Furnish, Trever G wrote:
> This probably only applies to folks on the list with large counts of
> users, but I appreciate any input.  I also realize it's not directly
> related to MailScanner, but I value the thoughts of this list's members
> as email administrators much more highly than any other list I know of,
> so please forgive me.  If you suggest more appropriate lists, thank you
> in advance.
>  
> Ok, enough pre-amble. :-)
>  
> This is specificly related to aol.com, but generally the problem is I
> forward to about 150 addresses at a given domain (out of the ten
> thousand or so I accept mail for) and the relatively small number of
> spam I DON'T catch are being reported by those users to their ISP as
> spam, causing my outbound server's IP address to be blacklisted by their
> ISP.  AOL makes this extremely convenient for their users (so convenient
> that quite a few of the messages reported aren't even spam, but are
> actually just mail they're too lazy to unscribe from).
>  
> How do you handle mail that you forward?  As I see it my only options
> for dealing with aol are:
>     - Don't miss any spam (uh, I wish) so none is forward to aol.com
> addresses.
>     - Don't forward to outside addresses (definitely the choice I wish I
> could implement, but not really an option).
>     - Convince aol that even though I frequently forward spam, they
> should let me.  (Again, doesn't seem likely to happen.)
>  
> Anyone have any other suggestions?  I would expect this happens to quite
> a few of you with large user counts, if not with aol then with some
> other large provider.

It doesn't cost anything to get an aol feedback loop for your ip space.
postmaster.aol.com. Do that if you haven't already. You'll be notified 
when some luser at aol.com clicks 'this is spam', or whatever the bit 
red button says. This gives you a 'whitelisted' (sort of) status with 
aol.com, so they are no longer as trigger happy.

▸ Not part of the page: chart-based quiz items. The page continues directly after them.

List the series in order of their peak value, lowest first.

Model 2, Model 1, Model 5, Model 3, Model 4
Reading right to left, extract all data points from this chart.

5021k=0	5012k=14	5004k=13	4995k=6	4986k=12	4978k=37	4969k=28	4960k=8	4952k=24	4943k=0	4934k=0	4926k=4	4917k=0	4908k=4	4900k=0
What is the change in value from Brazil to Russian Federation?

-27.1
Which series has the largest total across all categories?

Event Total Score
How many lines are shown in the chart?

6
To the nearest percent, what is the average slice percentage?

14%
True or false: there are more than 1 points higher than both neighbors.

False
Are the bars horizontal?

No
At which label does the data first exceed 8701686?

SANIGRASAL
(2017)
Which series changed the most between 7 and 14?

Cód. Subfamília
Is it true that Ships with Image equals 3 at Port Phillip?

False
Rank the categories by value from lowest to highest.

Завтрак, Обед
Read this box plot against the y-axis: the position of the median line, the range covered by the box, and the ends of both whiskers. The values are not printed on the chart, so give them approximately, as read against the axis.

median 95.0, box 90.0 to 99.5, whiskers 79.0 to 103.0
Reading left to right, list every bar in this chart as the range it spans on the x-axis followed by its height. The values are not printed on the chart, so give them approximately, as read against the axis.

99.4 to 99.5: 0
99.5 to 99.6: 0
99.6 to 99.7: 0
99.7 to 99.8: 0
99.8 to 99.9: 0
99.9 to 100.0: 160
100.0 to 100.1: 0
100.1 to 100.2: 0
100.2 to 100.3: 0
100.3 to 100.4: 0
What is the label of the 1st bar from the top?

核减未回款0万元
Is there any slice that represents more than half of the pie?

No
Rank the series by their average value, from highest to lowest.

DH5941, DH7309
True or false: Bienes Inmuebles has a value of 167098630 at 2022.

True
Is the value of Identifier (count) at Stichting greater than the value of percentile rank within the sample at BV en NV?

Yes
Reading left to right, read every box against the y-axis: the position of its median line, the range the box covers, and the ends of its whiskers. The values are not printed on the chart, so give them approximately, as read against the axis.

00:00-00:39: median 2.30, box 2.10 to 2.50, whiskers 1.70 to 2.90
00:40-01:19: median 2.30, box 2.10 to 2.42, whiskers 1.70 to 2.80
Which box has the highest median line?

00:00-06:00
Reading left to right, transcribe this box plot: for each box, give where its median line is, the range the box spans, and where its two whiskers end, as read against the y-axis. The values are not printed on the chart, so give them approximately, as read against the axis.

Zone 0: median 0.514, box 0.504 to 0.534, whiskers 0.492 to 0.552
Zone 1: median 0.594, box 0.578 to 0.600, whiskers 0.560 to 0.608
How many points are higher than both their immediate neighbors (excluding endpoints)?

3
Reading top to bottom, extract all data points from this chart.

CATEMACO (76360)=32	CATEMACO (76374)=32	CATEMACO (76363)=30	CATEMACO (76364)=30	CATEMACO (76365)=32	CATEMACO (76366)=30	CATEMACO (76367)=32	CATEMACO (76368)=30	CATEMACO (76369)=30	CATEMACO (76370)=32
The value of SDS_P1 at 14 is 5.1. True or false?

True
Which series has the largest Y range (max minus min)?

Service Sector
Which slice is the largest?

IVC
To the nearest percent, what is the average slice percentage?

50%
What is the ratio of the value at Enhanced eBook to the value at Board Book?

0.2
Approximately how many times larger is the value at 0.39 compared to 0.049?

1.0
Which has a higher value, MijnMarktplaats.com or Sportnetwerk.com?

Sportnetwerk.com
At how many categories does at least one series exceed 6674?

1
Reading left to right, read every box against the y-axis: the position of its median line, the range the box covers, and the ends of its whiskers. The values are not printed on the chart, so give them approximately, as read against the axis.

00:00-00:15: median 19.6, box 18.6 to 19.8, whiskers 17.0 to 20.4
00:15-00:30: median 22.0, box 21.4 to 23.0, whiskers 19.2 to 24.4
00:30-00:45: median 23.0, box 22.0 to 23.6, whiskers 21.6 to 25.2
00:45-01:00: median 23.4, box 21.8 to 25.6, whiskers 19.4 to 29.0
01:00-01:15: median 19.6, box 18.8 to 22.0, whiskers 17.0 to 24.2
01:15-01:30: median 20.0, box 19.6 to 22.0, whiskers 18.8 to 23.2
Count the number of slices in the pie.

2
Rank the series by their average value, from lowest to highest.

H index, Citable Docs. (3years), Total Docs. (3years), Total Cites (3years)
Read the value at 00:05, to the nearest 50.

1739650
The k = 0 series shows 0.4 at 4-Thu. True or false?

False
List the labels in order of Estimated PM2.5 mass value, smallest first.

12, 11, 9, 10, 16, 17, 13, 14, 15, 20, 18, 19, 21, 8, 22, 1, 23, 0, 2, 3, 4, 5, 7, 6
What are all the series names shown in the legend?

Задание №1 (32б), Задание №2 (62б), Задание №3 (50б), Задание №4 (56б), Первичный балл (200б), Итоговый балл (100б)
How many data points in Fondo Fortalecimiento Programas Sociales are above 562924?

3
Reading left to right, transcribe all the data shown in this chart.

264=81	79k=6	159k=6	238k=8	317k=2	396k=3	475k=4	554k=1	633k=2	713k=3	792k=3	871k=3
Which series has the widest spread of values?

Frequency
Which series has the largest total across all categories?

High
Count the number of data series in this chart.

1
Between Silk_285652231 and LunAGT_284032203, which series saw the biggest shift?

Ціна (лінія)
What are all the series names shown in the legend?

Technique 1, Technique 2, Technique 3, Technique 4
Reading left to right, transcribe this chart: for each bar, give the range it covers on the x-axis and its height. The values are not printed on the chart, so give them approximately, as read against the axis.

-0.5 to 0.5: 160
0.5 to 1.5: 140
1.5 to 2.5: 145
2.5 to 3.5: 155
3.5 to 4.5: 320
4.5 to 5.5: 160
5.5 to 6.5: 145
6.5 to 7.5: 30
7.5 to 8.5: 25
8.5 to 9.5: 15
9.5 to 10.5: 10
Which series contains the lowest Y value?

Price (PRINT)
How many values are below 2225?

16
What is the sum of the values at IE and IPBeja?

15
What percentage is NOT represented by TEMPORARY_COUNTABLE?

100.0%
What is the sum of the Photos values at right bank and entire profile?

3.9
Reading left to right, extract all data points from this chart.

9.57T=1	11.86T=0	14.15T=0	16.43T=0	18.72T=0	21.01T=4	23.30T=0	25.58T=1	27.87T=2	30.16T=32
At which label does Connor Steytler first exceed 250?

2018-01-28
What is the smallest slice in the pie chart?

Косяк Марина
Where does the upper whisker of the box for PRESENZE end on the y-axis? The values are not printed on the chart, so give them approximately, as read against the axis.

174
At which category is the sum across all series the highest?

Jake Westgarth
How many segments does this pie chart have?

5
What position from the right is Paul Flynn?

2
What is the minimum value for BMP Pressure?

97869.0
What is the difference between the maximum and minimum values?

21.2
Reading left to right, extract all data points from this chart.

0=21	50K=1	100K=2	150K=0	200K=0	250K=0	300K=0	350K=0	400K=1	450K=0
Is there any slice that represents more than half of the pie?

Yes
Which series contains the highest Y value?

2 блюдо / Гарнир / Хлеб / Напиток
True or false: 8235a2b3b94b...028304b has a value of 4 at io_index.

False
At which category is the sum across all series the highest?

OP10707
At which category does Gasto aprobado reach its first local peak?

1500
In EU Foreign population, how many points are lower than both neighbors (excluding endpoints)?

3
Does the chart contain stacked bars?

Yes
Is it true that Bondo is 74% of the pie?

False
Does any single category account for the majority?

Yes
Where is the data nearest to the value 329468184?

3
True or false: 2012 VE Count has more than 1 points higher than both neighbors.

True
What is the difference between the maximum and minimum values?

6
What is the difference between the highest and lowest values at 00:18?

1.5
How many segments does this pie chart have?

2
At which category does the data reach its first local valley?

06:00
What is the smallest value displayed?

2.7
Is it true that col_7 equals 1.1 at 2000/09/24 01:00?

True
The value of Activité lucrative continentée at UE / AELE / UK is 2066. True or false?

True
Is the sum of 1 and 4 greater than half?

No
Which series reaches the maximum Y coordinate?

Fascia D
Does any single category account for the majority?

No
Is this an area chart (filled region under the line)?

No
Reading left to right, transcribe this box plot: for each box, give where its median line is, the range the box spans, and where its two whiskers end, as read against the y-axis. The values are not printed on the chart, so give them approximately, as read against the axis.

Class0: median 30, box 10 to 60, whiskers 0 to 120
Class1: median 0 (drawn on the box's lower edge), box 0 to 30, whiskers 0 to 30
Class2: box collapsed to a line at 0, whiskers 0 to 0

When I came in this morning I had about 10 aol 'TOS notifications' from 
the weekend. Half of those were legitimate mailings from domains we host 
with one click opt-out links at the bottom, so I can quickly opt those 
lusers out! Of the other 5, 3 were forwards of jokes which you can't 
really do much about unless it's a violation of your TOS. The last 2 
were domain forwards (NO CATCHALLS ALLOWED!) that our customers at 
aol.com clicked 'this is spam' on. If this is a repeat behavior by a 
certain customer, we send them a friendly note asking them not to do 
that on their domain mail, and if they keep doing it, we begin 
quarantining all low scoring spam. This has helped, but not solved the 
problem... ymmv.

-- 
Ken Anderson
Pacific.Net

>  
> In my case it's been 500 reported "spam" sent to 150 aol.com addresses
> in three weeks, so 3 messages per user per week missed.  I don't yet
> have a way to know the total count of messages forwarded for those
> users, but I doubt 3.3/week is a very high false-negative rate.  The
> problem is just that from aol.com's point of view they're all spam from
> me, even though they're actually just being forwarded by me upon request
> of their users.
>  
> --
> Trever Furnish, tgfurnish at herffjones.com Herff Jones, Inc. Unix /
> Network Administrator
> Phone: 317.612.3519
> Any sufficiently advanced technology is indistinguishable from Unix.